—Привет, командир!
Влад что-то угадывал в моем прошлом, обращаясь ко мне таким образом. Сам он, если верить ему, отсидел срок па Севере, в Якутии. У себя, в Киеве, крутился среди деловых. Влад был мне не до конца понятен. Слабо пил. Мы как-то посидели с ним и его приятелем: три стопки — и он сломался. Головой об урну!
— Далеко?
— Тут. Я обещал.
— Чего-то ты все уходишь…
У него было крепкое рукопожатие. Теплая рука. Под спортивным костюмом чувствовались мускулы, хотя числился он тут инвалидом и жил на пособие и зарплату жены-косметолога.
— Надо…
— Может, с нами? Глотнешь?
— Сегодня все закрыто.
—Это не про нас…
Они засмеялись. Влад снова подал руку:
— Ну, как знаешь, командир. У тебя свои дела.
Его неразговорчивый приятель усмешкой поощрял игру. Оба словно поджидали кого-то. Я уже уходил.
Дом на Яффо, в котором обитал при жизни убитый Шабтай Коэн, возвышался над старым иерусалимским рынком «Махане ихуда». Рынок жался к его стенам, прикрываясь навесом от зимней непогоды и всего, что летит обычно с крыши и из окон.
По субботам рынок не работал.
Металлические жалюзи по обе стороны первого этажа были опущены. За каждым помещался склад овощей или фруктов.
В глубине одной из ниш безнадежно трещал телефон.
Вдоль стен тянулись пустые прилавки.
Подъезд дома я нашел не сразу. Со стороны Яффо его просто не существовало.
Вход обнаружился на рынке, за первым же пустым прилавком. Темный, без дверей. За ним начинался неожиданно просторный, плохо освещенный холл.
Если убийцы Шабтая Коэна верно просчитали мои действия и сделали правильный вывод, в подъезде меня должна была ждать засада.

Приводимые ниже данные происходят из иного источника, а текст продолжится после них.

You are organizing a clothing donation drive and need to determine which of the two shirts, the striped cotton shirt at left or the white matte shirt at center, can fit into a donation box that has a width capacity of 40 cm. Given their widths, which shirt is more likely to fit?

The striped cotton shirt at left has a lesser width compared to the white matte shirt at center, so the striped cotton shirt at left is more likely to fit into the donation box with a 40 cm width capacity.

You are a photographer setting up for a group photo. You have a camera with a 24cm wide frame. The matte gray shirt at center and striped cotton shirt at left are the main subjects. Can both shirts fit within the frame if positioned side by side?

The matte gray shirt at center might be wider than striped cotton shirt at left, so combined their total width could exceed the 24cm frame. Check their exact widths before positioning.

Вычислить мои первые шаги ничего не стоило.
Я осторожно продвигался вперед.
Каменный пол под ногами был неровный, сбоку, на стене, темнели почтовые ящики. Тут же под ногами валялось несколько конвертов. Если что-то в адресе не было ясным, почтальон оставлял письма прямо на полу.

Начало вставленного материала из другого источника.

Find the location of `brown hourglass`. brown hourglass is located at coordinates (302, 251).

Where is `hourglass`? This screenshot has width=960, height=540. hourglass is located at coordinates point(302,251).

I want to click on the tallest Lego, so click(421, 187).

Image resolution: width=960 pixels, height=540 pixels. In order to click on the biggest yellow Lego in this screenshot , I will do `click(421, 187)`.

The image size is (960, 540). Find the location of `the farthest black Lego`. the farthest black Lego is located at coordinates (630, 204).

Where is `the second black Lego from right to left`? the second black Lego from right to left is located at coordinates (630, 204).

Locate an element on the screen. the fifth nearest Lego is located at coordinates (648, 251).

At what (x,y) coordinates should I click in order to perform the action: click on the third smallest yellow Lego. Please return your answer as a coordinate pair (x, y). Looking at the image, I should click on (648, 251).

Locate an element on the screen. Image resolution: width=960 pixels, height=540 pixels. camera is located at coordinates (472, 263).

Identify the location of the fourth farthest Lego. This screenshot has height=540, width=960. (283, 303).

Я включил свет, подошел к стене.
Большинство фамилий на ящиках были короткие — ивритские. Длинные я разбирать не стал, они были ашкеназийского или, что еще вероятнее, грузинского происхождения.
Фамилий Коэн даже тут оказалось несколько.

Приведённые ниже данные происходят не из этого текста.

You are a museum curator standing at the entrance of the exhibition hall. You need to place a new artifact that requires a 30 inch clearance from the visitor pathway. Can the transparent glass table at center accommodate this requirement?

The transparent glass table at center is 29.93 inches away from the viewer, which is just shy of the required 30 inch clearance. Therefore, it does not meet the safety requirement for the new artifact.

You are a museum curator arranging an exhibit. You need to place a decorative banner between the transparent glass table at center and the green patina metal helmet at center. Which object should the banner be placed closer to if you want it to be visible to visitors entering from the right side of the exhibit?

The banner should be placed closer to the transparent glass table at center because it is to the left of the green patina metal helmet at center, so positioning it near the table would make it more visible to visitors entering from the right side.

Для Козна из квартиры номер 8 в ящике лежало письмо. Это был фирменный конверт — в таких банк «Хапоалим» уведомлял своих вкладчиков об изменениях на их текущем счете.
Знакомиться с чужими письмами тут не составляло труда.
Удивительным было лишь то, что, как я успел заметить, соседи обычно не проявляли интереса к чужой корреспонденции.
Похвальная деликатность? Инертность? Или повальная неграмотность?
А может, дело в том, что интерес к чужой судьбе тут весьма чувствительно наказывается?